▶ [GIVEN PROBLEM 1]: Please rewrite the paragraph beginning "Electric parking brake. For drivers of larger Volkswagen cars" from the text on the Golf's steering and parking brake as a short bulleted list that keeps its main facts.
▶ [GIVEN PROBLEM 2]: According to the text on the Golf's steering and parking brake, what two features set progressive steering apart technically from the basic steering system?
▶ [GIVEN PROBLEM 3]: Pick up the text on the Golf's steering and parking brake after its last sentence and continue it.

▶ [TEXT PASSAGE]:

- - - -

Technically, progressive steering differs from the basic steering system by the rack and pinion’s variable tooth spacing and a more powerful electric motor. Its functional difference: unlike with constant steering ratios, which by necessity always represent a compromise between dynamic performance and comfort, here the steering rack’s toothing is modified by the steering stroke. As a result, the transition between indirect steering behaviour in the mid-range (straight-line driving) and direct steering behaviour at larger steering wheel angles is designed to be progressive, which, as mentioned above, enables significantly more agile steering behaviour in dynamic driving situations. Parking the car thus becomes more comfortable, as the wheel needs to be turned less.
Variable ratios have long been known in the area of hydraulic steering systems; however, the tuning of such a steering system is subject to very tight limits, so that the driver is not overtaxed by the transitional behaviour. With the Golf’s new progressive steering system the situation is completely different: the combination of the steering rack’s progressive steering ratio and the tuning potential of an electro-mechanical steering system is systematically exploited in the Golf to realise optimised steering behaviour that is sporty yet practical in everyday driving.
Electric parking brake. For drivers of larger Volkswagen cars, such as the Passat or Tiguan, the electric parking brake is already taken for granted. Now, this handbrake is also making its way into the Golf. Instead of a handbrake lever, there is a main control switch plus an Auto Hold switch on the centre console. The electric parking brake offers numerous advantages: eliminating the conventional hand-brake frees up more space on the centre console; in addition, the brake is automatically released when driving off, making hill starts easier. Last but not least, the Auto Hold function prevents unintentional rolling from a standstill position.

- - - -

▶ [Data items]:
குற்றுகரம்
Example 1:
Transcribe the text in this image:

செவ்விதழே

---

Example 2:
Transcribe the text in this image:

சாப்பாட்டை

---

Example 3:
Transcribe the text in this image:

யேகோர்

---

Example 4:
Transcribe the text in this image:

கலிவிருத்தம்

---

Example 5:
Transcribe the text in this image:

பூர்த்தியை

- - - -

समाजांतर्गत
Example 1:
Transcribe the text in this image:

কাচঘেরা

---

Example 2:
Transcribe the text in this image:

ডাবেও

- - - -

▶ [TASK ANSWER 1]:
- Drivers of larger Volkswagen cars such as the Passat and Tiguan already take the electric parking brake for granted, and it is now coming to the Golf.
- A main control switch and an Auto Hold switch on the center console replace the handbrake lever.
- Removing the conventional handbrake frees up more space on the center console.
- The brake releases automatically when driving off, which makes hill starts easier.
- The Auto Hold function prevents unintentional rolling from a standstill.

▶ [TASK ANSWER 2]: The rack and pinion's variable tooth spacing and a more powerful electric motor.

▶ [TASK ANSWER 3]:
Dynamic Light Assist. Via a camera on the windscreen, the system analyses the traffic ahead and the oncoming traffic. Based on this data, the main beam automatically comes on at speeds of over 65 km/h and stays on. This is how Dynamic Light Assist works: with the help of the camera the system masks the main beam modules of the bi-xenon headlights with dynamic cornering lights only in those areas that it calculates could potentially disturb other road users. This function is technically implemented by a pivoting masking aperture between the reflector with the xenon filament and the lens. Along with lateral swivelling of the entire module and independent control of the left and right headlights, this additional aperture geometry is able to mask the light source and thereby avoid dazzling traffic ahead or any oncoming traffic.
Light Assist. For models with headlights with no dynamic cornering light, the base version of the automatic main beam assistant is available. Light Assist analyses traffic ahead and oncoming traffic – via a camera in the windscreen – and automatically controls activation and deactivation of the main beam (at 65 km/h and above).
Road sign recognition. Road sign recognition initially made its debut in the Phaeton. In the new Golf it will be available in combination with a satellite navigation system. If via a camera integrated in the windscreen near to the rear-view mirror the recognition system recognises any speed limit or ‘No overtaking’ signs, up to three of these will get shown on the combined instrument panel in front of the driver and on the navigation system’s display. This will also include all additional information and the signs will appear in a logical order: ones that always apply (e.g. a ‘130’ km/h speed limit) get shown in first place, while signs that only apply at certain times (e.g. ‘80 when wet’) appear in second place. If the rain sensor registers that it is starting to rain, the traffic sign that now comes into force, i.e. the ‘When wet’ sign, moves up into first place.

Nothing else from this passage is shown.